Transcribe only the lines in the data below falling between the line with "Glorious GMMK 3" and the line with "27 luglio 2026", including those two lines, and leave out any picture.

Top of Given data

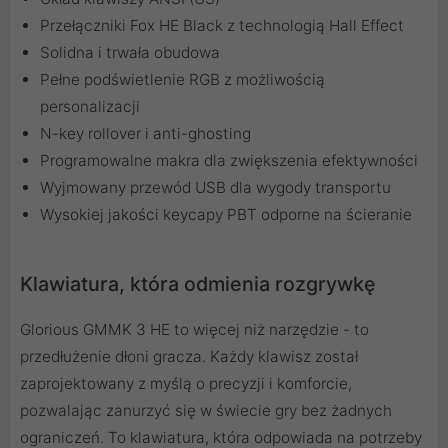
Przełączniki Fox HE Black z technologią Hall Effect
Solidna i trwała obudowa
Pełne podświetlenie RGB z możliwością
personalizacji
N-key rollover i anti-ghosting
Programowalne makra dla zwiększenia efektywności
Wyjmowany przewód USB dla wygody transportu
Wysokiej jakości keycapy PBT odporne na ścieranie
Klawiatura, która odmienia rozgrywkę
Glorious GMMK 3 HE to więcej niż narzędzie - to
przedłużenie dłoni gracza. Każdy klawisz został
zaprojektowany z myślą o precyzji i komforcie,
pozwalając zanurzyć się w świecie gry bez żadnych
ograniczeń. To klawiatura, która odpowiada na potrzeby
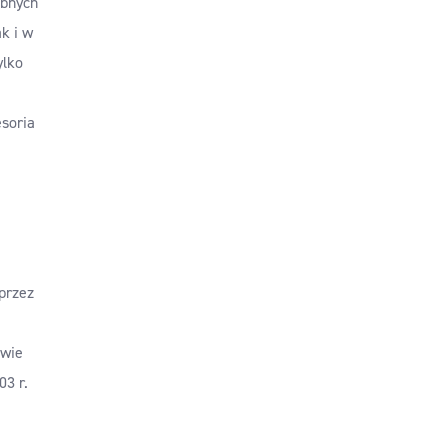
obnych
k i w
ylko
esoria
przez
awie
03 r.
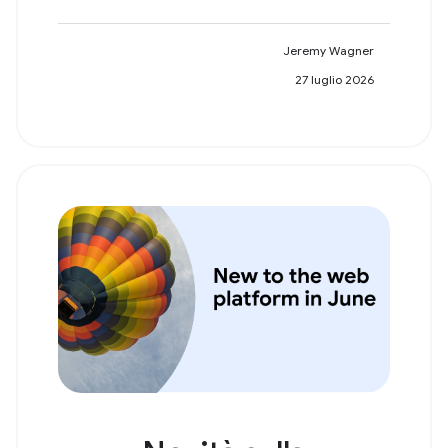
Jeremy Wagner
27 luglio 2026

Bottom of Given data
Top of Given data

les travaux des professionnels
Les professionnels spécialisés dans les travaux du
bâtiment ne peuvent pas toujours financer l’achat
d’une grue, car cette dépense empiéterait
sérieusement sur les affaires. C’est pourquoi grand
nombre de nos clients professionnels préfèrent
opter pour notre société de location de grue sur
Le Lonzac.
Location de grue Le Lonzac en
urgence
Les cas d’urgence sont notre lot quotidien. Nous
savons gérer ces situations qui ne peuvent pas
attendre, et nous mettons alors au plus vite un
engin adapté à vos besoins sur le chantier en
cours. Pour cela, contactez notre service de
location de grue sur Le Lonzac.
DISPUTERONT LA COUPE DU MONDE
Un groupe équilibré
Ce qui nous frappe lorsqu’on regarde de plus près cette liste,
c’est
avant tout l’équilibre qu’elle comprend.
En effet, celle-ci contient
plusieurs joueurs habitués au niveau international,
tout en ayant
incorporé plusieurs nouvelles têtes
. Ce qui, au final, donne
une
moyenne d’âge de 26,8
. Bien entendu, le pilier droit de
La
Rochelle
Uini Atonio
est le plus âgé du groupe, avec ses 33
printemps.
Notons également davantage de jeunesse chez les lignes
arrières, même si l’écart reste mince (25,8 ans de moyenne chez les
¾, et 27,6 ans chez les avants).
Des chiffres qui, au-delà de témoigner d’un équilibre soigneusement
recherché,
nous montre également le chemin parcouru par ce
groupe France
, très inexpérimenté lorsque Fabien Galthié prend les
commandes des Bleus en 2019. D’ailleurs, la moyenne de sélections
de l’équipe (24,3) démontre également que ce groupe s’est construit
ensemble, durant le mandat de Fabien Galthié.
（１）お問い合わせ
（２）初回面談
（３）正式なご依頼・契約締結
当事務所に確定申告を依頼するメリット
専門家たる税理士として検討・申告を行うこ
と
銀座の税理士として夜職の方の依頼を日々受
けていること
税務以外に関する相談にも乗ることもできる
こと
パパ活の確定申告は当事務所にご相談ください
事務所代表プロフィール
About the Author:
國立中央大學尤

Bottom of Given data

Written response:
Glorious GMMK 3 HE to więcej niż narzędzie - to
przedłużenie dłoni gracza. Każdy klawisz został
zaprojektowany z myślą o precyzji i komforcie,
pozwalając zanurzyć się w świecie gry bez żadnych
ograniczeń. To klawiatura, która odpowiada na potrzeby
obnych
k i w
ylko
esoria
przez
awie
03 r.
Jeremy Wagner
27 luglio 2026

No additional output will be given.